3. A flue gas refrigerant heat exchanger according to claim 2, wherein:

wherein the second housing includes at least a second cover plate disposed on top of the fin coil assembly,

The plurality of baffles comprises an upper baffle and a lower baffle,

The upper baffle plate is connected to the second cover plate and forms a first interval with the water tray for the flue gas to flow through,

The lower baffle plate is attached to the water tray and forms a second interval with the second cover plate for the flue gas to flow through.

4. A flue gas refrigerant heat exchanger according to claim 3, wherein:

Wherein, a plurality of baffle plates are arranged according to the mode that the upper baffle plates and the lower baffle plates are arranged in sequence.

5. A flue gas refrigerant heat exchanger according to claim 3, wherein:

wherein, the bottom of the lower baffle plate is provided with a through hole,

And a condensate pipe is further arranged in the first shell, the condensate pipe is connected with the water tray, and the upper part of the condensate pipe is 10mm to 50mm higher than the bottom of the water tray.

6. A flue gas refrigerant heat exchanger according to claim 5, wherein:

Wherein the side surface of the first shell is provided with an overflow port,

The neutralization ball is arranged in the first shell, the condensed water flowing out of the water tray enters a lower space formed by the first shell and the water tray through the condensed water pipe, and flows out of the water tray through the overflow port after flowing through the neutralization ball.

7. A flue gas refrigerant heat exchanger according to claim 6, wherein:

Wherein, the overflow port is higher than the bottom of the condensate pipe.

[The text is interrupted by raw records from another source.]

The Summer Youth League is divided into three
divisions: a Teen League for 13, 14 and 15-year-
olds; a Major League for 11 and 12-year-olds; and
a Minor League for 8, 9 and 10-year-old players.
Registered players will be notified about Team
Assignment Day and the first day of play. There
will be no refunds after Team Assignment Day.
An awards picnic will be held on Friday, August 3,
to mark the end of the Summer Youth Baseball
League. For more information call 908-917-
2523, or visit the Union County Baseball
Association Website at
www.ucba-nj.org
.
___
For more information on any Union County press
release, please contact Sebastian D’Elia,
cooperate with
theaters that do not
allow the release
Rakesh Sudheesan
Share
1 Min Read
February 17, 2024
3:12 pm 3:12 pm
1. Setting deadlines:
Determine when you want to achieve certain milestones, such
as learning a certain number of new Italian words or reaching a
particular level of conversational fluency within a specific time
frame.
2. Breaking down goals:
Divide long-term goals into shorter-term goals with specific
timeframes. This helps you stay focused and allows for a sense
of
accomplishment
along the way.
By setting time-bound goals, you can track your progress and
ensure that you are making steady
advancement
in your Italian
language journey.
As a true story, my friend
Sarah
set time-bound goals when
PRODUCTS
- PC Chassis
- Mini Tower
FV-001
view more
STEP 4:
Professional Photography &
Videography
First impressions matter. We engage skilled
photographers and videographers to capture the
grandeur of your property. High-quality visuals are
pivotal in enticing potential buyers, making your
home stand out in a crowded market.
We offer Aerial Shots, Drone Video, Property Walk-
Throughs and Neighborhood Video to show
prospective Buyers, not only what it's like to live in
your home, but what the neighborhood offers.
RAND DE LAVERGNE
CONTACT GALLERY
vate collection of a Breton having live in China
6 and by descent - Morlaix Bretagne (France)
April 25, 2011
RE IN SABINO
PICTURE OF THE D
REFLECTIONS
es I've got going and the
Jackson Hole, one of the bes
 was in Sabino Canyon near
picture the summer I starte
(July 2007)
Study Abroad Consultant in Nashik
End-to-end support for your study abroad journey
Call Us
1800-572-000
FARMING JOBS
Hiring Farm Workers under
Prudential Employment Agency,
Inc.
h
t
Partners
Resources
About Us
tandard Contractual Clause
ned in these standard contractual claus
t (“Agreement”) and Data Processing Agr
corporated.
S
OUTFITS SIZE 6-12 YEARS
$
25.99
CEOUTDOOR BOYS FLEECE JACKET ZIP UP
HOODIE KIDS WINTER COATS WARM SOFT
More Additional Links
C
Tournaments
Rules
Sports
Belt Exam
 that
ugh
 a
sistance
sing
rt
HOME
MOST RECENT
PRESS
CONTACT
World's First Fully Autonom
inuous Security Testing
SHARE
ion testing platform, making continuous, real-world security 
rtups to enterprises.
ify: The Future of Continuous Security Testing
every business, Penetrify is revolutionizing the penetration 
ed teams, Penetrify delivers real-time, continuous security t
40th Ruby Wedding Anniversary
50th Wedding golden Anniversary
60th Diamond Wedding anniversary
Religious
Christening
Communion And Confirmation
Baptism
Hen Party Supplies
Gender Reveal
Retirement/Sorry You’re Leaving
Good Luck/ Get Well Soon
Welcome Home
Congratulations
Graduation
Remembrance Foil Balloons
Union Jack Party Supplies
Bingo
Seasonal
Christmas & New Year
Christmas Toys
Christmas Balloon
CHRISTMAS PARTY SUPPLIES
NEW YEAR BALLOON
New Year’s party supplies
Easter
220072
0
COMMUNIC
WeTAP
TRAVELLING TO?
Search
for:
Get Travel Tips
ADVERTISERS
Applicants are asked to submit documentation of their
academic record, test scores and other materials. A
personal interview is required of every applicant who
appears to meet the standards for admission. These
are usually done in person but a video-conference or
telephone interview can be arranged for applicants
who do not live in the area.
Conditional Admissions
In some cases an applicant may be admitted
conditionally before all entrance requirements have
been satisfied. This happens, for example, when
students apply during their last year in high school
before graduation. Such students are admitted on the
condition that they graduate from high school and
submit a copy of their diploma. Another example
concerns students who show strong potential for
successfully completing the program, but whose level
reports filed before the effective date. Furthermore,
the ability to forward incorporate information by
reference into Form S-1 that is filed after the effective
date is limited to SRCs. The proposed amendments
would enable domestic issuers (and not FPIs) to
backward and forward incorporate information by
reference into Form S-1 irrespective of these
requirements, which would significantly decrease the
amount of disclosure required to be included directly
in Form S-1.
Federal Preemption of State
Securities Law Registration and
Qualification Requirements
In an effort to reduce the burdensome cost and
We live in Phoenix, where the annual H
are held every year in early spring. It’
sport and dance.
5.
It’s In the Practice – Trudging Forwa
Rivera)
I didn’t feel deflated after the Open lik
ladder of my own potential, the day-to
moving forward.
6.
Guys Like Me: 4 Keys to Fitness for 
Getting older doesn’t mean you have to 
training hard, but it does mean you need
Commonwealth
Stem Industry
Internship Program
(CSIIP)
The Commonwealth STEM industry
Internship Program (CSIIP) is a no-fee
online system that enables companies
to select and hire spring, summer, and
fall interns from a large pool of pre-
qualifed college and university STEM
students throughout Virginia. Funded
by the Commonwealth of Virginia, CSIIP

8. A flue gas refrigerant heat exchanger according to claim 1, wherein:

wherein the knockout assembly includes a refrigerant inlet tube and a knockout head,

The refrigerant inlet pipe comprises a section of vertical pipe connected with the liquid separating head, the length of the vertical pipe is not less than 8 times of the pipe diameter of the vertical pipe, and the refrigerant flows into the liquid separating head from bottom to top in the vertical pipe.

9. A flue gas refrigerant heat exchanger according to claim 1, wherein:

Wherein, the flue gas inlet and the flue gas outlet are both arranged at the top of the first shell.

10. A flue gas refrigerant heat exchanger according to claim 1, wherein:

Wherein, the material of the contact part of the flue gas refrigerant heat exchanger and the flue gas is stainless steel.